Collect the initialization code

One of the roles of the linker in VO is to collect all the unnamed code that the compiler has generated and create a startup function that calls this code. The linker will create a special function that you can find in every VO EXE and DLL that calls this code. The name of the function is __VoDllClassInit(). Of course it is also responsible for placing all the code in the EXE/DLL, but that won’t be a surprise to you.

The Runtime

Last but not least the Runtime has an important role in creating and managing objects. We have seen that the compiler and linker have prepared the information about the class structures and methods and this code gets called by the __VoDLLClassInit() function.

This function is automatically started when the Operating System loads a VO EXE or DLL.

The picture below shows how the classes and objects will be stored in memory.

Fig. 1: How classes and objects are stored in memory

The BLUE rectangles contain structures that are stored in static memory based on the information given to the DeclareClass() and DeclareMethod() functions.

The ORANGE rectangles represent the code that is in the EXE/DLL

The YELLOW rectangles are objects located in dynamic memory.

Creating objects by the Runtime

Based on the information that the runtime finds in the class structure, it will create objects in dynamic memory. As we have described above, all objects will have a reference to the class structure and the (optional) VTable.  The runtime is responsible for filling these references.

Runtime functions such as ClassName(), IsInstanceOf(), IVarGet(), Send() etc. will use the link to the class structure to get the information that they need.

Lifetime Management

The runtime is also responsible for managing the lifetime of an object. We will look at this in more detail during the VO VooDoo session. In short it works like as follows.

The dynamic memory from VO consists of two areas. Each time VO detects an ‘out of memory’ situation when allocating dynamic memory, it will start the Garbage Collector (GC). This process will then stop the VO application and start to copy the information (strings, objects, arrays & floats) that is still in use from the active area in the dynamic memory to the inactive area, and will adjust all references to the information. Usually this will generate enough space in the new area. If not, the GC will adjust the size of the Dynamic Memory to allow the new information to be stored.

When there are no more references to an object it simply ceases to exist. It does not get copied to the new dynamic memory area.

If you want to detect the moment your objects ceases to exist, you need to use a so-called Axit() method, and tell the runtime that you want this method to be called when your object ceases to exist. You can do that by calling the RegisterAxit() function. This will do two things:

• The object will me marked as ‘having an Axit’
• A reference to the object will be stored in a table.

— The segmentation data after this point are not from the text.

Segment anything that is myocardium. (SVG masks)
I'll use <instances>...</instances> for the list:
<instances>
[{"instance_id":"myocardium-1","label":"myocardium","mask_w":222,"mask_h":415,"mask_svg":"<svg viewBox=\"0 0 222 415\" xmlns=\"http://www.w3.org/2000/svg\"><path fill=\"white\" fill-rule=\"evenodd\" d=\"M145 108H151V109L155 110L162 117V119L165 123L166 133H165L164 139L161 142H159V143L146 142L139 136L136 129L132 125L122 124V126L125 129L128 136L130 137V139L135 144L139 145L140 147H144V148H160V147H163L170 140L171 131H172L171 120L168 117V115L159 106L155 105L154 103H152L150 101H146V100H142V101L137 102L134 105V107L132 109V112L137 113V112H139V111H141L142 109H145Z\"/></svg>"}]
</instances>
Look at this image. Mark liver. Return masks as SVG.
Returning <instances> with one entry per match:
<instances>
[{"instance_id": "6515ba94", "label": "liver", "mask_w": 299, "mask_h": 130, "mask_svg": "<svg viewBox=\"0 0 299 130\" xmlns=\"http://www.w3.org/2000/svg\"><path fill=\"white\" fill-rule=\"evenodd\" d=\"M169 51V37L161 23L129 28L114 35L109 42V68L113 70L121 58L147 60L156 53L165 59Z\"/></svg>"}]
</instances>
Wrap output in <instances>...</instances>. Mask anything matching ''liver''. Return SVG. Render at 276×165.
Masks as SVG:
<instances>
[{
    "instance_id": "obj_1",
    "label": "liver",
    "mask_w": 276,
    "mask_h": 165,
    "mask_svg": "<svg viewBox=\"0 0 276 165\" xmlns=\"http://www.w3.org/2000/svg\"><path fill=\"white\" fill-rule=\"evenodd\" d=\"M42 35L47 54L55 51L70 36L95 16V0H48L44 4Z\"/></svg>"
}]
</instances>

The UnRegisterAxit() function of course does the reverse.

After the GC has moved all objects in dynamic memory to a new location in the second area, it will loop through the table that contains the objects having an Axit. If it detects that an object has been moved it will adjust the memory location in that table. If it detects that the object has NOT been moved, it will automatically call the Axit() method on the object.

So you should avoid allocating memory in your Axit() methods !

To avoid memory problems (for example if you would allocate memory in the Axit() method) the GC locks down the dynamic memory using a DynLock(). So you should avoid allocating memory in your Axit() methods!

The number of objects in the Axit table is default 16000. Before VO 2.7 the only way to increase this was through the registry. Unfortunately that setting was ‘global’ and would effect all VO applications running on the same machine. In VO 2.7 you can now increase the size of that table through the new function SetMaxRegisteredAxitMethods().